### Имеющиеся записи

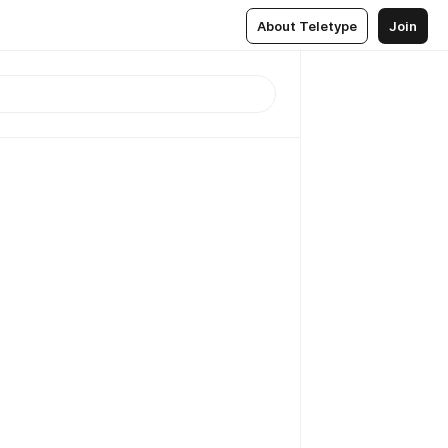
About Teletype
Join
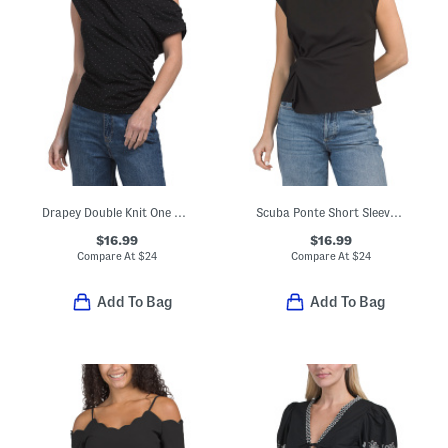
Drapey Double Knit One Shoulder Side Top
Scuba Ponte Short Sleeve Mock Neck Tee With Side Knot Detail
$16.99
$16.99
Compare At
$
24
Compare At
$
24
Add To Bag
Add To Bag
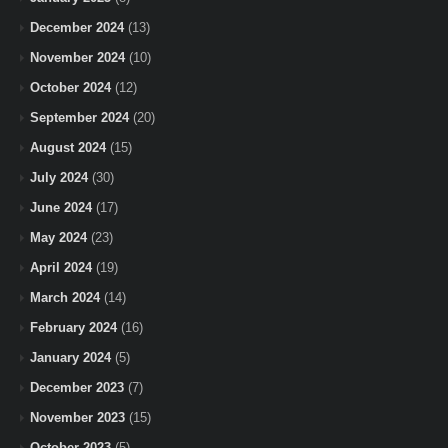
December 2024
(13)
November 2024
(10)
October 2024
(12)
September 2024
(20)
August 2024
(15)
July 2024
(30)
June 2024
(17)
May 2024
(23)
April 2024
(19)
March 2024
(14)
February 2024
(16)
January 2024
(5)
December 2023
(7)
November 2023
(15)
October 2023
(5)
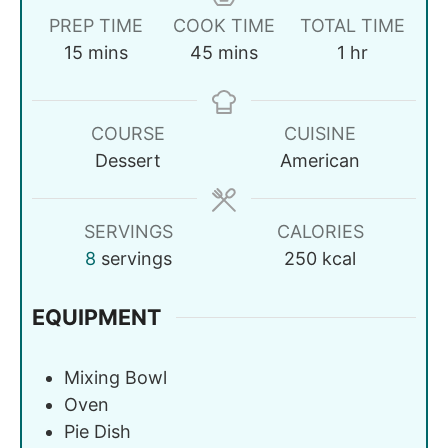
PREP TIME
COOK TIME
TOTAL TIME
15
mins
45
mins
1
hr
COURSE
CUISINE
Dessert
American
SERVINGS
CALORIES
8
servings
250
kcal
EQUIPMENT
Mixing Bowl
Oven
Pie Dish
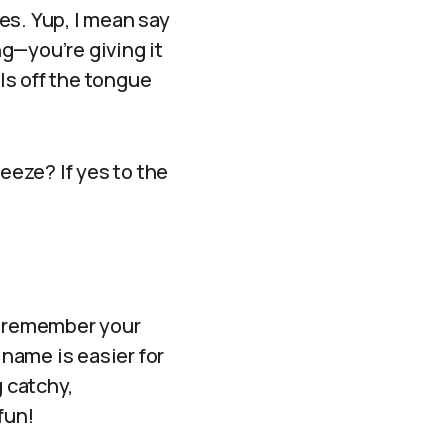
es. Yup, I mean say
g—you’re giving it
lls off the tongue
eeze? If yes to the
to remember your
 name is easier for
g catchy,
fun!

######
### Имеющиеся записи

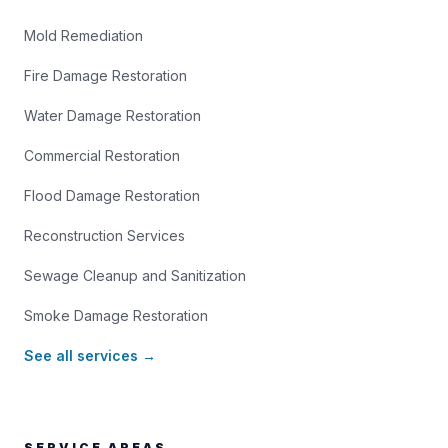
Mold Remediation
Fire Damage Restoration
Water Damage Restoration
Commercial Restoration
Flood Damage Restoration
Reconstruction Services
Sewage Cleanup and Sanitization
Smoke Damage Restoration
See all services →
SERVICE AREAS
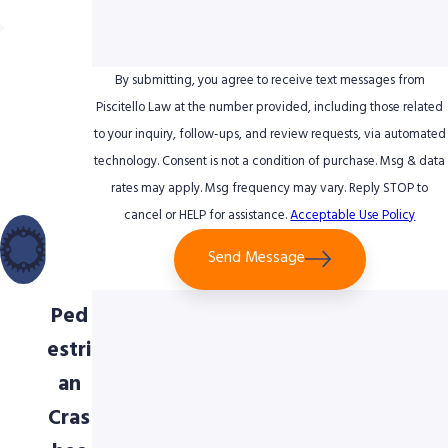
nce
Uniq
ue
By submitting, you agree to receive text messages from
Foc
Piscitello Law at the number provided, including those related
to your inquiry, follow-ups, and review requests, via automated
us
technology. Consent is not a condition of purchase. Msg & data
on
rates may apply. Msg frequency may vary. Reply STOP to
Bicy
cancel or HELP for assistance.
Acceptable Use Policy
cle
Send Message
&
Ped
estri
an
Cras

######

→ Условие задачи
Повторите без изменений все строки, начиная со строки, где есть "Mold Remediation", и вниз до строки, где есть "SERVICE AREAS", включая обе эти строки.

→ Ответ
Mold Remediation
Fire Damage Restoration
Water Damage Restoration
Commercial Restoration
Flood Damage Restoration
Reconstruction Services
Sewage Cleanup and Sanitization
Smoke Damage Restoration
See all services →
SERVICE AREAS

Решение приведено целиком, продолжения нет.